Last, there’s history to be considered. If a document is deemed historic and significant, it could acquire a whole new status. In time, could become part of the state archive collection.
Fragile archives are stored in a vault the size of a basketball half-court. The room takes up a corner of the Records Management building.
James provides a quick tour.
Constitution, Mecham video
He brings out an original draft of the Arizona Constitution. A product of its era, it’s typewritten. A constitution written today would probably be preserved on a flash-drive. Another shelf has endless hours of video on the impeachment trial of Evan Mecham.
Many archives are on microfilm.
“We have approximately 80,000 rolls of film,” James says.

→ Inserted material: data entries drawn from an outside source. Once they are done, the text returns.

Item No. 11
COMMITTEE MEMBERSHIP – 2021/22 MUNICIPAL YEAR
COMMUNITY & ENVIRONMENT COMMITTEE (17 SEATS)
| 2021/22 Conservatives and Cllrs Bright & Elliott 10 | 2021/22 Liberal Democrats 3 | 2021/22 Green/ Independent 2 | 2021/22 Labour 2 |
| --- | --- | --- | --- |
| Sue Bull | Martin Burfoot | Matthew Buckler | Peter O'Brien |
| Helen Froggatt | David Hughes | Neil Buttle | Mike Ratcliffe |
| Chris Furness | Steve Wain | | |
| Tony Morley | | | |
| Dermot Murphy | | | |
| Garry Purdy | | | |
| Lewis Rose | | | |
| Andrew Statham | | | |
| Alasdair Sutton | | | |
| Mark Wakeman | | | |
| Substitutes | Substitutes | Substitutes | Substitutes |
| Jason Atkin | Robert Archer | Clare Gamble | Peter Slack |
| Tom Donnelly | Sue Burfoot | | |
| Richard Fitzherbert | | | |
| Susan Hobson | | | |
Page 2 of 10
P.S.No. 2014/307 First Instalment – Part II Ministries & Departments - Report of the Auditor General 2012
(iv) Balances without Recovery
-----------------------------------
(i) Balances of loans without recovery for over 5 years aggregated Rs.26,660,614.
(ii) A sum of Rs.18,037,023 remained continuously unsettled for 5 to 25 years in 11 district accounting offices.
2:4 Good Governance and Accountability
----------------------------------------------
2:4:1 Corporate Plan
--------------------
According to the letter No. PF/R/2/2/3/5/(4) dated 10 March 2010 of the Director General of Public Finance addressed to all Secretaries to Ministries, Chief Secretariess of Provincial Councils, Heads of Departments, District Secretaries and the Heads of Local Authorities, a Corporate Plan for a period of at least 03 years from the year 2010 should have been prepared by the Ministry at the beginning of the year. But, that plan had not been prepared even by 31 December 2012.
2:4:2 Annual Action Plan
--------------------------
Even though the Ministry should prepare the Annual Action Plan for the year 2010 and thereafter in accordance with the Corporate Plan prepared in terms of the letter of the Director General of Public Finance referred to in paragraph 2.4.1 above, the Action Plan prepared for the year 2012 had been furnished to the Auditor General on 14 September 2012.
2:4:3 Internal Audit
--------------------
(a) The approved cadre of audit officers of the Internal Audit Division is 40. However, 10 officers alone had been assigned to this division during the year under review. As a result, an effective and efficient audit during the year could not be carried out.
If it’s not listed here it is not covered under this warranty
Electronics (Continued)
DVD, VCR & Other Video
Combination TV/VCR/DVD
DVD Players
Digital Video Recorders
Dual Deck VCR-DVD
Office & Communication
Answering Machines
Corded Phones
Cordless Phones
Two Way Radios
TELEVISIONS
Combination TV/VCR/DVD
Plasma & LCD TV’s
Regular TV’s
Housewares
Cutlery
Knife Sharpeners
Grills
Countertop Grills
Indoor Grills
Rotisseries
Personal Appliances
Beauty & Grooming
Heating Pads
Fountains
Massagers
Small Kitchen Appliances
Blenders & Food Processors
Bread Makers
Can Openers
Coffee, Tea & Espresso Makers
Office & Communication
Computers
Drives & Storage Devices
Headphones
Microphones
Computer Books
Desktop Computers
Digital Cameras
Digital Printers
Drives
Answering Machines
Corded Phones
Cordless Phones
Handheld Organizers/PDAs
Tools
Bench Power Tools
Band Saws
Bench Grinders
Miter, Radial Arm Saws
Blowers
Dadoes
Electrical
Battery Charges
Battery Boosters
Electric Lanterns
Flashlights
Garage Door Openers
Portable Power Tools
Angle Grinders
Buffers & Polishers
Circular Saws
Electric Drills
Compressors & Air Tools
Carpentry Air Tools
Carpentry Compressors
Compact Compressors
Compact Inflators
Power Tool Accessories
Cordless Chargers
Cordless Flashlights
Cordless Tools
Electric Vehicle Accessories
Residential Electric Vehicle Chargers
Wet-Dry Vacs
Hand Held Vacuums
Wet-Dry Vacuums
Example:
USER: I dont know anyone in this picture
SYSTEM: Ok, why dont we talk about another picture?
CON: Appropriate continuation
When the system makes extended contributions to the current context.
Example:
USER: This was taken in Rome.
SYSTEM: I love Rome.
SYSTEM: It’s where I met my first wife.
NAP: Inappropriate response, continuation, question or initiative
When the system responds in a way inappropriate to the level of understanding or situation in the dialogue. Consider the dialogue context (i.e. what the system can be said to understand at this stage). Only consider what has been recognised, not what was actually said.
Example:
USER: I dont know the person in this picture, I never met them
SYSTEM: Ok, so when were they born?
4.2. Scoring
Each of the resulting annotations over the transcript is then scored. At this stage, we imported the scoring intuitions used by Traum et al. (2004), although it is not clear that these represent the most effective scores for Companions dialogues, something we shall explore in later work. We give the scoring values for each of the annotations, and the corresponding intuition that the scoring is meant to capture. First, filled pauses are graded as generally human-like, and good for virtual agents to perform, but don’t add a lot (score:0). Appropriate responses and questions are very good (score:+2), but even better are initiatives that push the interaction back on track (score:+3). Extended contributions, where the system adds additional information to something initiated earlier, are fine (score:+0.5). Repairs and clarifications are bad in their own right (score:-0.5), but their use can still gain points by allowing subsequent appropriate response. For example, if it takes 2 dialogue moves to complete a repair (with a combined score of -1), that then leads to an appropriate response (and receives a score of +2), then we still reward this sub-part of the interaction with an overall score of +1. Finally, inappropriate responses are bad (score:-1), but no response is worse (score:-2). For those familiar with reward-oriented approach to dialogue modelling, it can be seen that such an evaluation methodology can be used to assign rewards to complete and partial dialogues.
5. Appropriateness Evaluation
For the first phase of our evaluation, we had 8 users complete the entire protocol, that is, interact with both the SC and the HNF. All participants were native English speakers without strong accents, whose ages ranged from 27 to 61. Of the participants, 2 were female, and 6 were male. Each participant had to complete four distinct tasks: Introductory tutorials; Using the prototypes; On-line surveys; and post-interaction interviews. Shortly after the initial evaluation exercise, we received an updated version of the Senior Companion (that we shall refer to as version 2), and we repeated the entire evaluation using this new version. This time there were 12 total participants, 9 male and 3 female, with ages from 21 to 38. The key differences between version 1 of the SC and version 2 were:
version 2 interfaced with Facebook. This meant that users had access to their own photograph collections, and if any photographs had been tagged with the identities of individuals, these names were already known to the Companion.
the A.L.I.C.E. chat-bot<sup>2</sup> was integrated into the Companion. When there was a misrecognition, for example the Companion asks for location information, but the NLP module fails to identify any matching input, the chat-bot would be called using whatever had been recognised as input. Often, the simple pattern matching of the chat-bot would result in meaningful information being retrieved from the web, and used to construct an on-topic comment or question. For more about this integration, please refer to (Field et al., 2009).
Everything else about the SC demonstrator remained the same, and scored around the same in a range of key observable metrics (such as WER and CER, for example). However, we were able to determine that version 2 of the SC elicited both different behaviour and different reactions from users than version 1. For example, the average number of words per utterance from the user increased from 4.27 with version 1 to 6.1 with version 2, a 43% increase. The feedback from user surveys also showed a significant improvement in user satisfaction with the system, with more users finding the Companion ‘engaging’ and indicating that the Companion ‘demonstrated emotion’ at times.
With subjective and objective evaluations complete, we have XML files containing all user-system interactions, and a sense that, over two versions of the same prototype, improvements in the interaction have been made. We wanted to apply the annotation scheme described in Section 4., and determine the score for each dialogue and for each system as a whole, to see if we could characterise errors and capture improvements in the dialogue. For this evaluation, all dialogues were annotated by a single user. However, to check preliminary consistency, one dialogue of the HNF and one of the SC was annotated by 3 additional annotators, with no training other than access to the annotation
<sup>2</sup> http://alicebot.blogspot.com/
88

While microfilm is a step removed from the original document, it has the advantage of longevity, Sletten says. Paper made with acid will break down in time. Microfilm is made to last 500 years.
The archives and other permanent records will likely get a new home next June. That’s when the new Polly Rosenbaum Archives and History Building is expected to be completed. It will be just south of Records Management.
Meanwhile the business of government grinds on, creating records in ever more high-tech fashion. And just like paper, electronic records are public records, including e-mail.
Not all government-employee e-mails, Sletten says, are a matter of record. If somebody’s telling their spouse to pick up some milk on the way home, it’s not.
But when La Paz County Attorney Martin Brannan recently sent an e-mail to Rep. Trish Groe, R-3, asking to talk about pending legislation, well, that was a public record. Unfortunately for the sender, the e-mail appeared ill-advised, as — days before — Groe was arrested for drunk driving in Brannan’s jurisdiction.
The Arizona Republic acquired the e-mail through a public-records request.